* ASSIGNMENT:
Copy each line of the entries below that contains the string "nebulized".
── DATASET EXTRACT ──
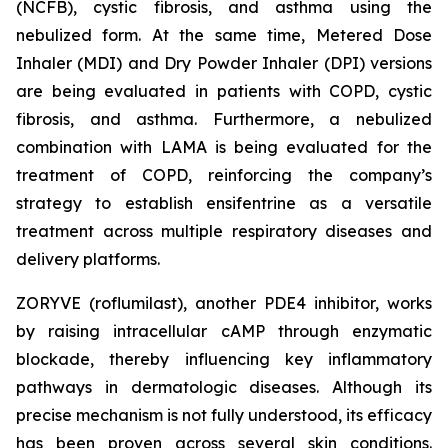
(NCFB), cystic fibrosis, and asthma using the
nebulized form. At the same time, Metered Dose
Inhaler (MDI) and Dry Powder Inhaler (DPI) versions
are being evaluated in patients with COPD, cystic
fibrosis, and asthma. Furthermore, a nebulized
combination with LAMA is being evaluated for the
treatment of COPD, reinforcing the company’s
strategy to establish ensifentrine as a versatile
treatment across multiple respiratory diseases and
delivery platforms.
ZORYVE (roflumilast), another PDE4 inhibitor, works
by raising intracellular cAMP through enzymatic
blockade, thereby influencing key inflammatory
pathways in dermatologic diseases. Although its
precise mechanism is not fully understood, its efficacy
has been proven across several skin conditions.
───
* EXERCISE OUTPUT:
nebulized form. At the same time, Metered Dose
fibrosis, and asthma. Furthermore, a nebulized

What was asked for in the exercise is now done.